12 June 2015 Indigenous groups are warning remote Northern Territory communities could close after the commonwealth offered a one-off payment to cede control of them. Approximately $154.8m was allotted in Tuesday’s federal budget to the NT government to “take on full responsibility for delivering municipal and essential services in remote Indigenous communities”.
The head of teh government’s Indigenous advisory council, Warren Mundine, said the handback of responsibilities to the territory could provide jobs and business opportunities for local community members.
The opposition in the NT states that more than 10,000 people live on more than 500 homelands and outstations across the NT and considers “this Federal budget is a real disaster for Territorians who live on remote communities and outstations. The on off $ 155 million payment looks like an “upfront sweetener” before making the NT Government pick up the bill into the future”. Sources: Alice Springs News and The Guardian
Comment by Wake Up Time: Whether the federal government, or state and territory governments fix this problem, it is necessary to define a comprehensive policy to tackle the major problems in the communities. By not fixing direct and indirect payments from mining to the communities, and by allowing special rights to people based on race, the problems will never be fixed.

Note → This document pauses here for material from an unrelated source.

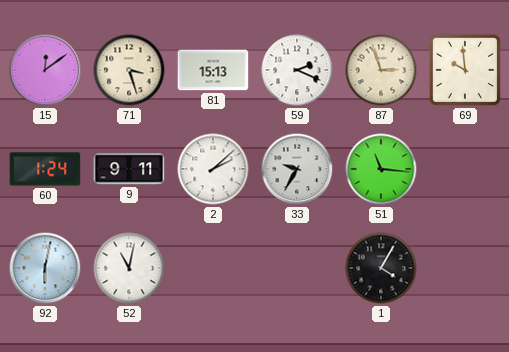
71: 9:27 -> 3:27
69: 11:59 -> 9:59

Finally an investigation into Ayers Rock Resort

5 June 2015 The prime minister Tony Abbott has been asked to launch an inquiry into the controversial acquisition of Ayers Rock Resort amid claims new information has come to light.
The Indigenous Land Corporation has written to Abbott advising him it has new information warranting an inquiry into the $300m purchase made by the ILC in 2010. “The problem is the ILC paid too much and we borrowed too much,” CEO Michael Dillon told a Senate committee in Canberra on Friday. The corporation this week sent a 38-page letter to Abbott – bypassing Scullion –advising him of the new information that it believed warranted an inquiry. The letter outlines six alleged breaches of the law.
The resort runs at a profit, but $198m in loans must be repaid over the next two years, forcing the corporation to refinance. Because the resort is only valued at $225m, the corporation will have to inject $30m-35m in new cash.
More information in The Guardian and The Australian
Comment by Wake Up Time: In Wake Up Time an investigation into the financial mismanagement was revealed in June 2014. Now, one year later, finally something is happening. It is time for a thorough investigation.

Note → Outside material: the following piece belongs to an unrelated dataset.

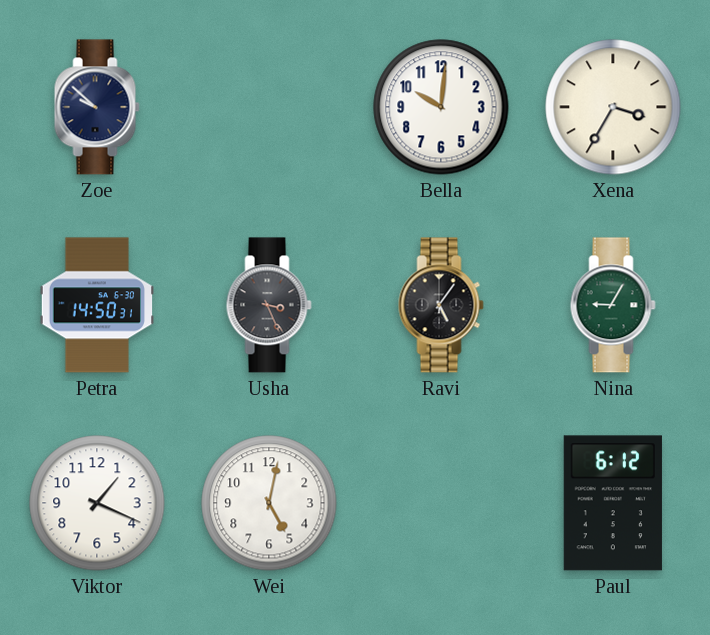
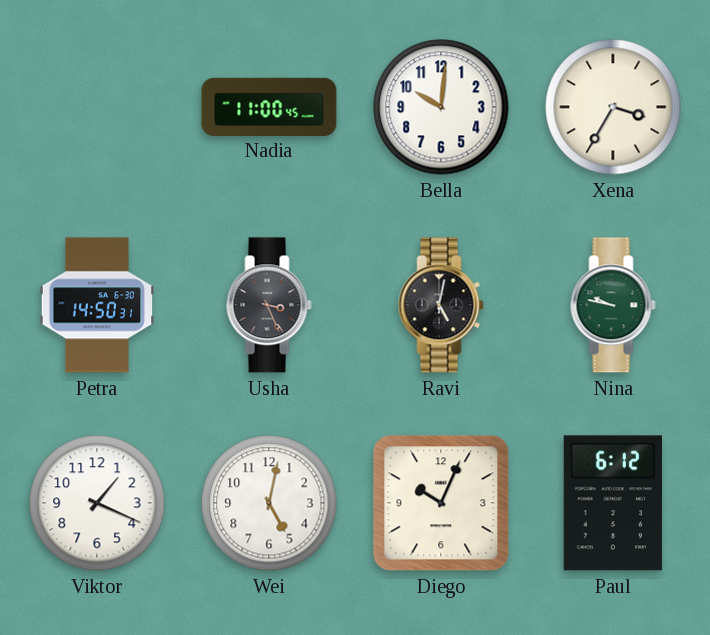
Zoe: 9:52 -> none
Nadia: none -> 11:00
Ravi: 5:06 -> 5:02
Nina: 9:05 -> 9:47
Diego: none -> 10:04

Secretive ‘Centrecorps’ owns many millions without real benefit

29 May 2015 Aboriginal assets in Alice Springs, through “principal investments,” as declared by Centrecorp on its website, are the Peter Kittle Motor Company [1] which also has a major presence in South Australia; Yeperenye Shopping Centre [2]; L J Hooker [3]; Milner Road Foodtown [not shown]; Chifley Resort [4]; Memorial Club [5] property; and properties at 75 and 82 Hartley Street [6].
Assetts influence our retirement rights, but that does nbot apply to Aboriginal land. The main reason is that land is not used to generate income. As editor Chlanda of the Alice Springs News writes: “Because all that would require work. Ah, that four-letter word”.
The secretive Centrecorp Aboriginal Investment Corporation Pty Ltd has minimal public disclosure obligations. An assett test is almost impossible. Two organisations, also extensively described in Wake Up Time, Kurra and the Granites Mine Affected Areas Aboriginal Corporation own funds of about $ 70 million. They rely on Centrecorp for its investment decisions.
It is time to open up the financials of these organisations and make the system as transparent as any other organisation.
Comment by Wake Up Time: Good job, Edwin Chlanda. The lack of work on these vast lands is at least partly caused by the Traditional Owners themselves. It is time to open up this injust financial network, especially for the people living in poor conditions in the Aboriginal towns.”